Under the Fifth and Fourteenth Amendments, states cannot take private property for public use without providing just compensation. A group of rental property owners in Washington State sued, arguing that the moratorium amounted to an uncompensated taking. Each of the owners rented out property covered by the moratorium, and each lost the right to control their own property as a result of the order.

But the Supreme Court of Washington rejected the owners’ takings claims, based on its interpretation of the Supreme Court case Yee v. City of Escondido (1992). According to the Supreme Court of Washington, Yee held that the government can change the terms and duration of a tenant’s lease without compensating a landlord, so long as the landlord originally opened the property to the tenant voluntarily.

Now the owners are asking the Supreme Court to take their case, and Cato has filed an amicus brief supporting their petition.

In our brief, we explain that the Supreme Court of Washington completely misinterpreted Yee, which merely stated that an ordinance setting a maximum rent did not amount to a physical taking. The owners in Yee were not trying to evict any of their tenants. And unlike Washington State’s order, the ordinance at issue in Yee allowed the owners to evict tenants for many reasons, including nonpayment of rent, violation of the law, expiration of the lease, or an owner’s wish to change the use of the property.

As our brief recounts, the Supreme Court of Washington’s misinterpretation of Yee has serious practical consequences. State and local governments enacted numerous eviction moratoriums during the pandemic. These moratoriums allowed tenants to continue occupying rental properties regardless of missed payments, bad behavior, or the owner’s desire to change the use of the property. And general rent control laws similarly restricting evictions have proliferated in recent years.

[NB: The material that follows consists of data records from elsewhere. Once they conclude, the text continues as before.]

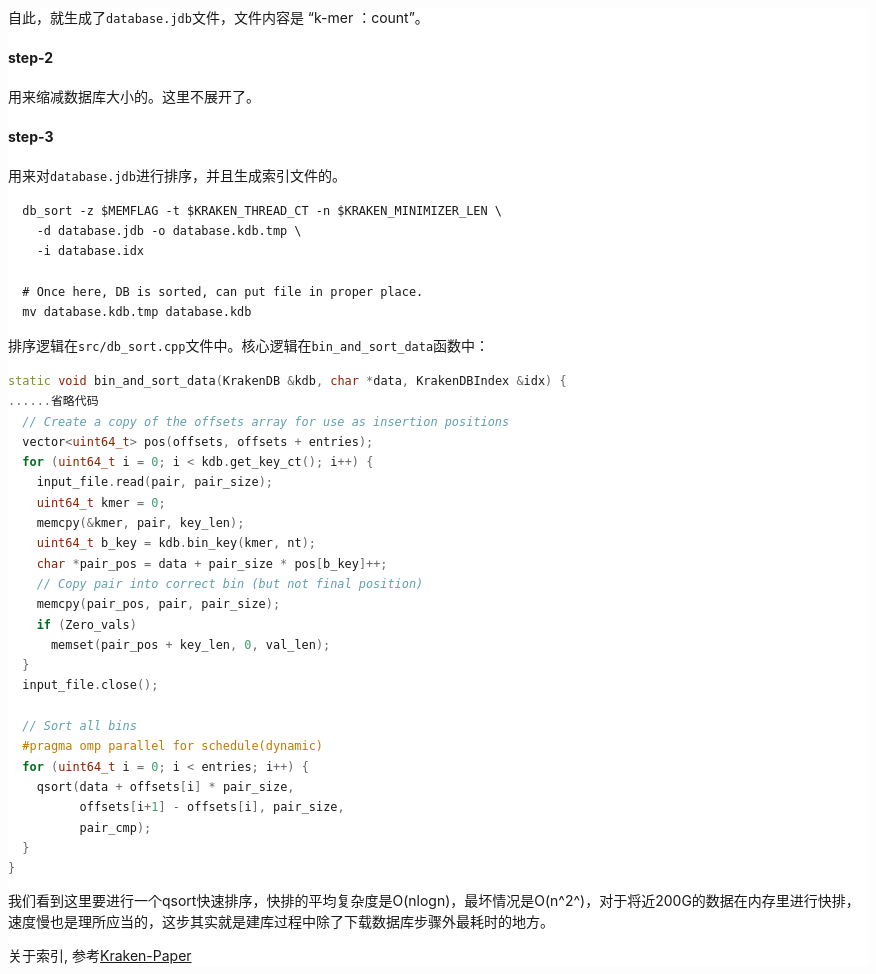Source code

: 自此，就生成了`database.jdb`文件，文件内容是 “k-mer ：count”。

#### step-2

用来缩减数据库大小的。这里不展开了。

#### step-3

用来对`database.jdb`进行排序，并且生成索引文件的。

```shell
  db_sort -z $MEMFLAG -t $KRAKEN_THREAD_CT -n $KRAKEN_MINIMIZER_LEN \
    -d database.jdb -o database.kdb.tmp \
    -i database.idx

  # Once here, DB is sorted, can put file in proper place.
  mv database.kdb.tmp database.kdb
```

排序逻辑在`src/db_sort.cpp`文件中。核心逻辑在`bin_and_sort_data`函数中：

```c++
static void bin_and_sort_data(KrakenDB &kdb, char *data, KrakenDBIndex &idx) {
......省略代码
  // Create a copy of the offsets array for use as insertion positions
  vector<uint64_t> pos(offsets, offsets + entries);
  for (uint64_t i = 0; i < kdb.get_key_ct(); i++) {
    input_file.read(pair, pair_size);
    uint64_t kmer = 0;
    memcpy(&kmer, pair, key_len);
    uint64_t b_key = kdb.bin_key(kmer, nt);
    char *pair_pos = data + pair_size * pos[b_key]++;
    // Copy pair into correct bin (but not final position)
    memcpy(pair_pos, pair, pair_size);
    if (Zero_vals)
      memset(pair_pos + key_len, 0, val_len);
  }
  input_file.close();
    
  // Sort all bins
  #pragma omp parallel for schedule(dynamic)
  for (uint64_t i = 0; i < entries; i++) {
    qsort(data + offsets[i] * pair_size,
          offsets[i+1] - offsets[i], pair_size,
          pair_cmp);
  }
}

```

我们看到这里要进行一个qsort快速排序，快排的平均复杂度是O(nlogn)，最坏情况是O(n^2^)，对于将近200G的数据在内存里进行快排，速度慢也是理所应当的，这步其实就是建库过程中除了下载数据库步骤外最耗时的地方。

关于索引, 参考[Kraken-Paper][]


[Kranek Google Group]: https://groups.google.com/forum/#!forum/kraken-users
[Kraken]: http://ccb.jhu.edu/software/kraken/MANUAL.html
[Kraken-Github]: https://github.com/DerrickWood/kraken
[Kraken-Paper]: http://genomebiology.com/2014/15/3/R46
[Quantibio]: https://quantibio.com/cn/zh/about/
[jellyfish]: http://www.cbcb.umd.edu/software/jellyfish/
[Jellyfish详解]: http://starsyi.github.io/2016/05/22/Jellyfish%E8%AF%A6%E8%A7%A3/
[k-mer]: http://blog.sina.com.cn/s/blog_670445240101kaba.html
[LCA]: https://blog.csdn.net/beiyetengqing/article/details/7633651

Such laws and ordinances have reduced property values and caused many small‐​time landlords to struggle to meet their bills. The rental housing industry is worth $3.4 trillion and employs 17.5 million jobs, so these added costs weigh down an already struggling economy.

This financial impact on landlords has caused a reduction in available rental housing, perversely increasing rents for tenants and leading to the gentrification of cities. It has also caused landlords to neglect necessary maintenance, harming the quality of housing that tenants receive. Given that more than a third of housing units are occupied by renters, a huge proportion of the population suffers when rents increase and the quality of rental housing decreases.

Property rights are essential to economic prosperity, and the right to exclude is the sine qua non of property ownership. The Supreme Court ought to take this case, reverse the Supreme Court of Washington, and reiterate that the government cannot infringe on property owners’ right to exclude without paying just compensation.